There is much to do in preparation for the return of dentistry. For many practice principals, getting back to work safely means reorganising the practice environment, introducing new protocols and updating patient communications. From a business perspective, this also means getting finances in order and optimising economies wherever possible.
Utilise government support
The Job Retention Scheme has been extended until the end of October. On the whole this is good news for all UK businesses, as it should facilitate the gradual return of staff without leaving employees without any income.
Also benefiting an array of businesses, the Bounce Back Loan Scheme (BBLS) offers a new lifeline for any practices that didn’t get a Coronavirus Business Interruption Loan (CBIL). The BBLS offers up to £50k, interest-free for a year with no repayments, giving dental practices and associates a cushion. If you don’t end up needing the money, just repay it in 12 months’ time. However, if the extra financial support is necessary, you can repay the loan beyond the first year at a set interest rate of 2.5 per cent per annum for up to six years, with no penalties should you repay it in full at any time. This is available for each trading entity (if you have multiple practices, you can claim the loan for each one). Practices working as sole traders for NHS and limited companies for private work can also claim up to 25 per cent of annual turnover, by way of a loan up to a maximum of £50k.
There is also an opportunity to use the BBLS to repay smaller debts like credit cards, car loans or personal loans. The comparably lower 2.5 per cent interest rate for the next six years and the fact that interest is tax-deductible, could create a more effective financial situation than any schemes you currently have in place. It’s crucial to calculate the impact of either option carefully before deciding between business or personal debt. Creating a cashflow forecast for your business and for yourself is a good place to start.
When looking to remove inefficiencies in your outgoings, it’s necessary to consider staff pay. If any of your associates treat patients through payment plan programmes, did you pay them while the practice was closed? These patients pay for dental treatment over 12 months, so it’s possible that you paid associates for a few months’ work that they haven’t done. To protect the business finances going forward, you could ask your associates to sign a document that confirms they will pay back a proportion of these monies should they decide to leave their post within the next 12 months or before all their payment plan patients have been seen.

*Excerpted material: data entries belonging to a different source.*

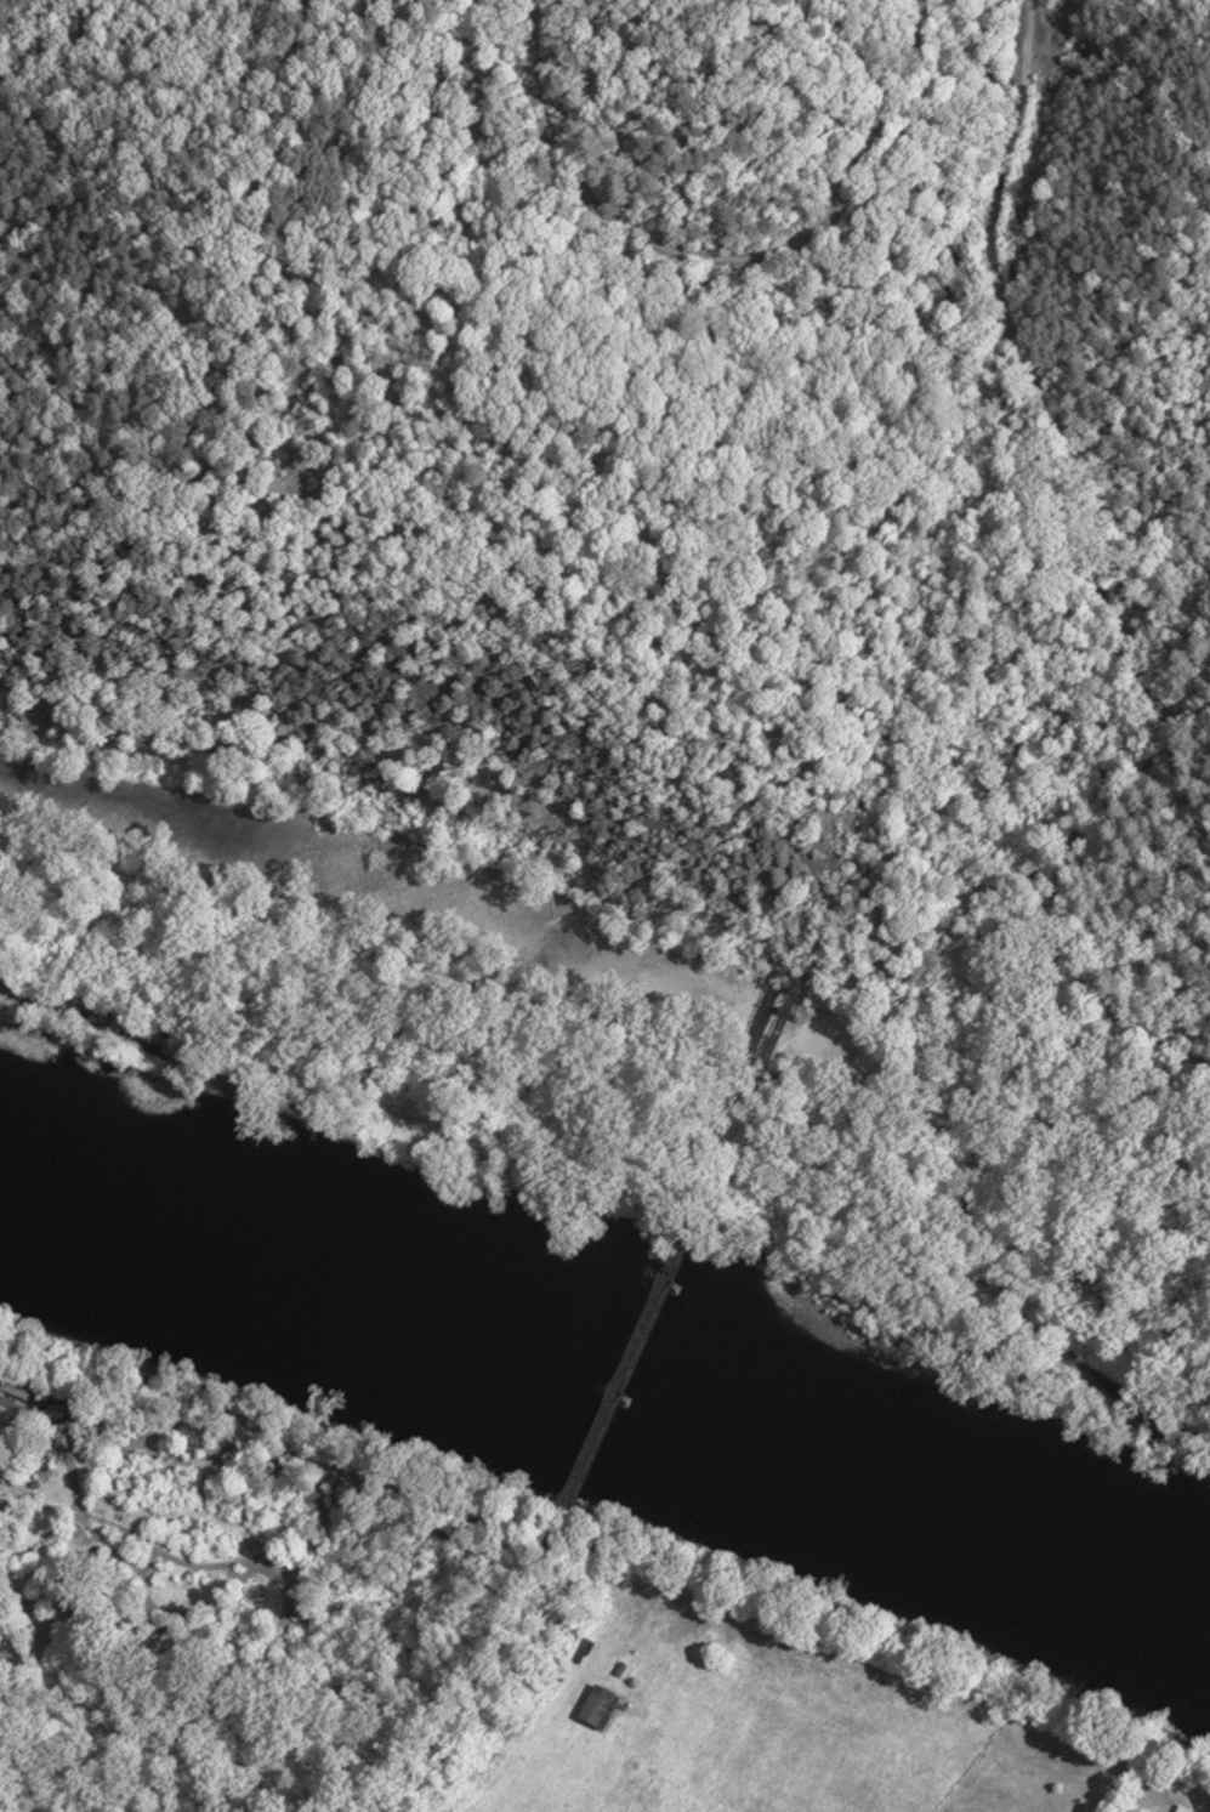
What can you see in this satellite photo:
road: (721, 260)
road: (1113, 569)
road: (604, 1030)
river: (605, 1379)
building: (600, 1709)
building: (1180, 1810)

You may also need to review general remuneration for some of your self-employed team members. It’s vital that this isn’t about renegotiating associate or dental hygienist contracts. Instead, it should share the recent downtime and resulting costs to the practice among all those who would benefit from its profits. This will once again protect the business in the upcoming months, in turn protecting the jobs of these and other members of staff.
To further encourage efficiency and improve revenue, some practices might consider scattered appointment times for dentists and dental hygienists to share the workload. This could optimise the diary and allow maximum number of patients to be seen safely.

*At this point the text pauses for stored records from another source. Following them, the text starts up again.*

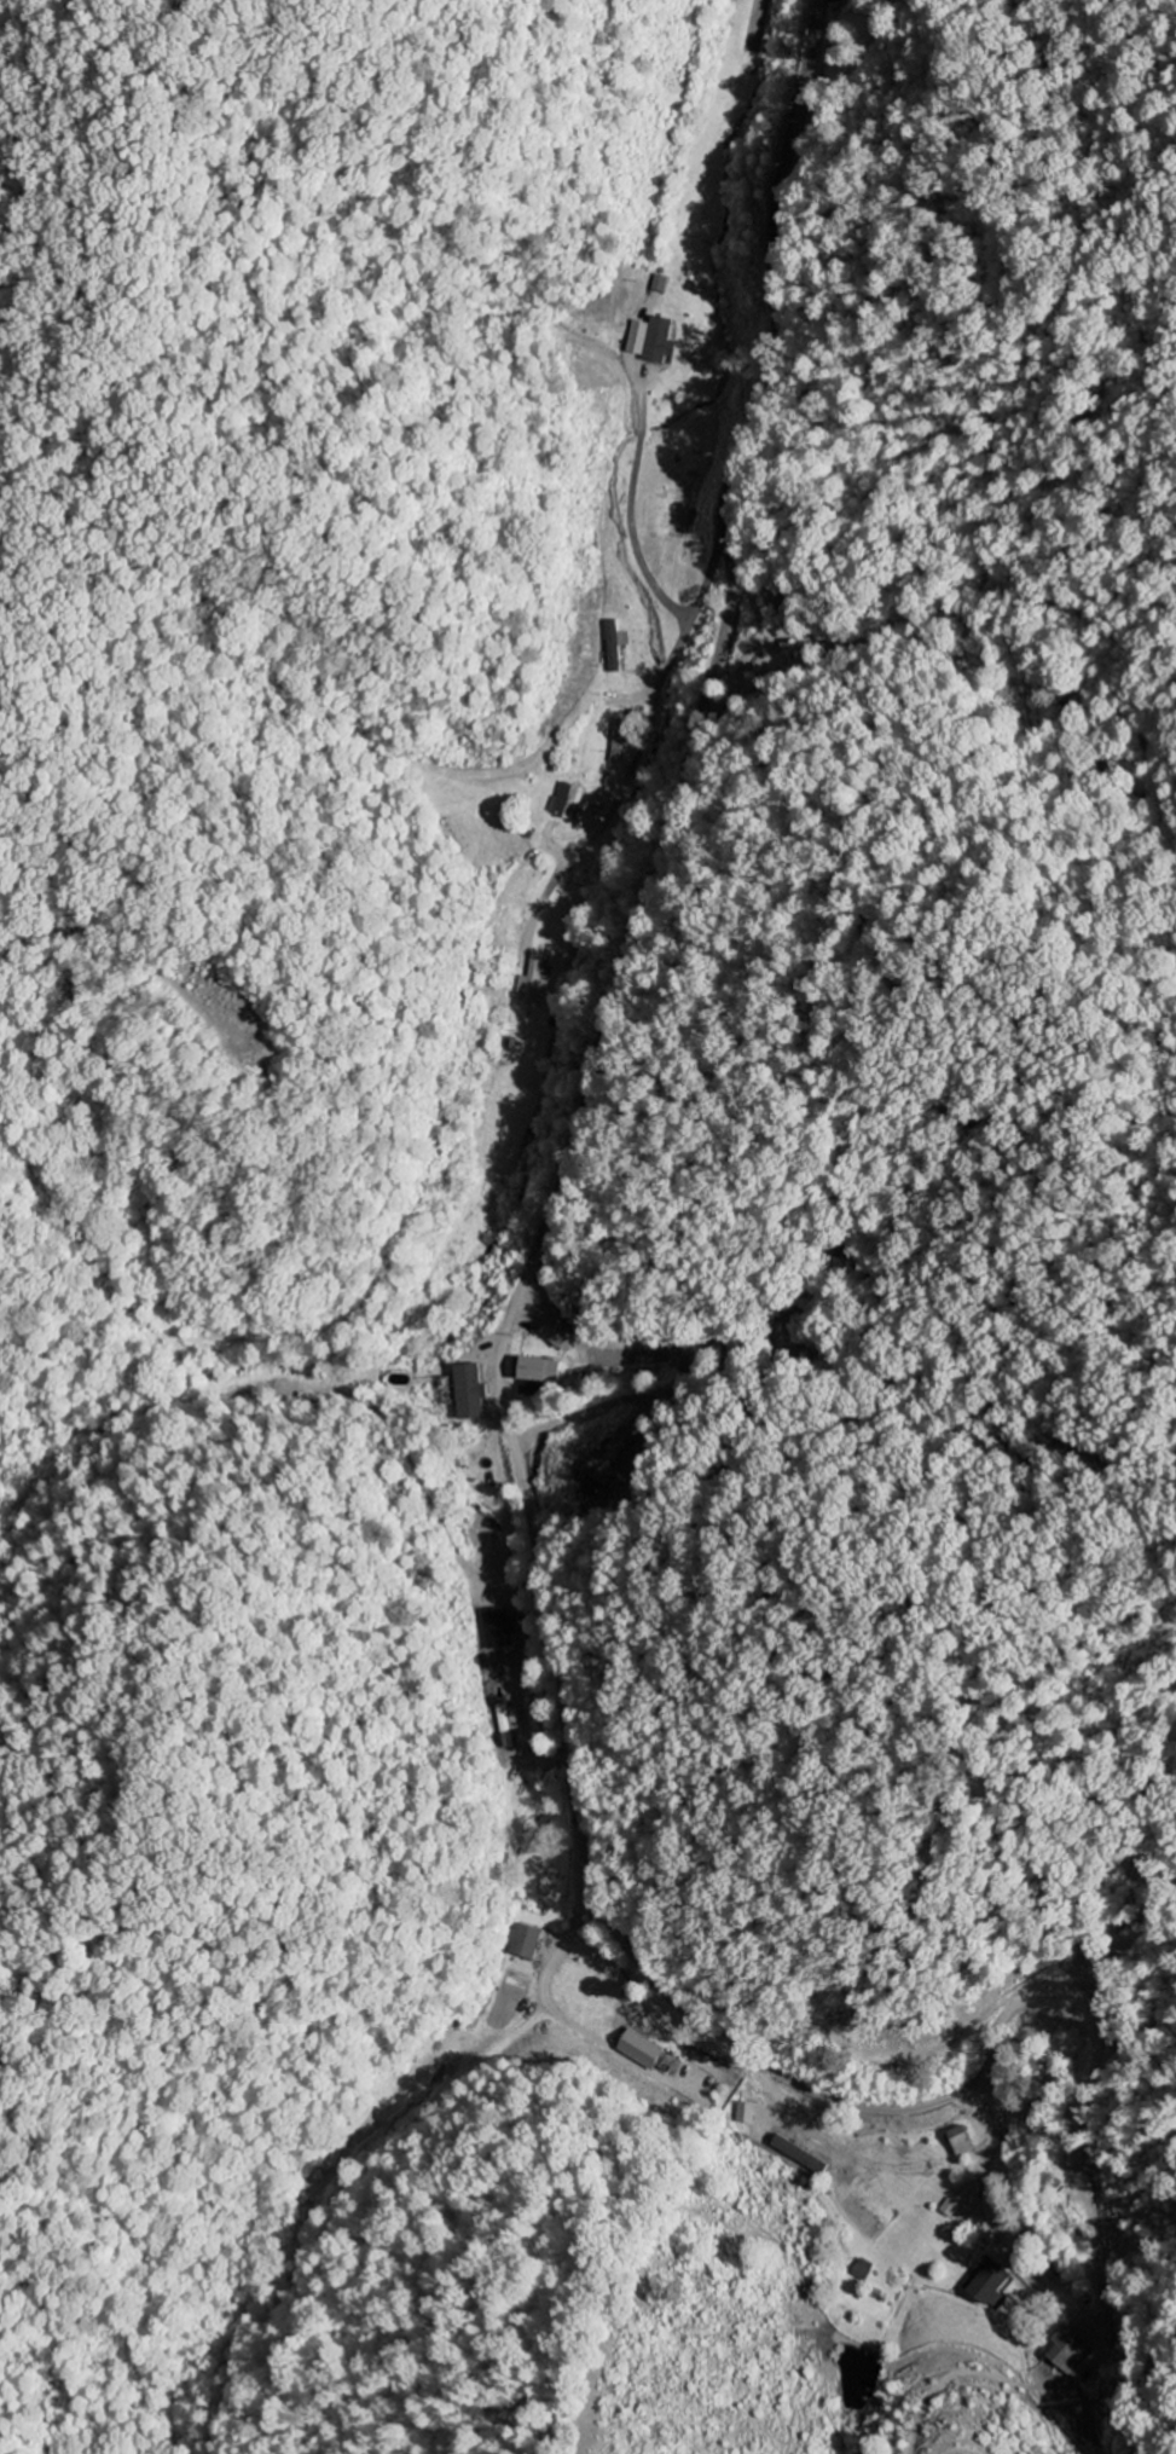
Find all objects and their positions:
building: (663, 285)
building: (654, 340)
building: (616, 647)
road: (649, 713)
road: (711, 721)
building: (571, 801)
building: (531, 982)
road: (562, 1159)
building: (561, 1335)
building: (546, 1372)
building: (475, 1394)
building: (530, 1942)
building: (645, 2050)
building: (763, 2133)
building: (965, 2142)
building: (797, 2150)
building: (955, 2209)
building: (993, 2282)
building: (1074, 2351)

Another avenue is to consider virtual appointments where appropriate, such as for orthodontic consultations or sessions with the treatment coordinator. There has been a boom in technology and software of late that facilitates virtual consultations and remote treatment monitoring. Embracing some of these solutions could help to reduce practice costs while offering added value for patients. This approach also provides a way for patients who might be anxious about visiting the practice to enquire about treatment and start forming a relationship with a member of staff from the comfort of their own home.
Stay positive and pragmatic
With a lot of conflicting information and advice circulating, it’s important that you assess your own situation and take a rational approach for your practice. Use your cashflow from financing activities (CFF) to make good business decisions. It is also crucial to stay positive – if you expect a bad outcome you find the road to recovery far more difficult.
The dental market as a whole appears stable – perhaps moving slightly slower than normal, but still moving. People will always need dental care, so dental practices will recover from this. As far as I can see, there is still an appetite for practices, with only one group pausing acquisitions. It will be interesting to see whether a preference for NHS practices over private returns after a change-around earlier in the year. For now, positivity and pragmatic planning are key.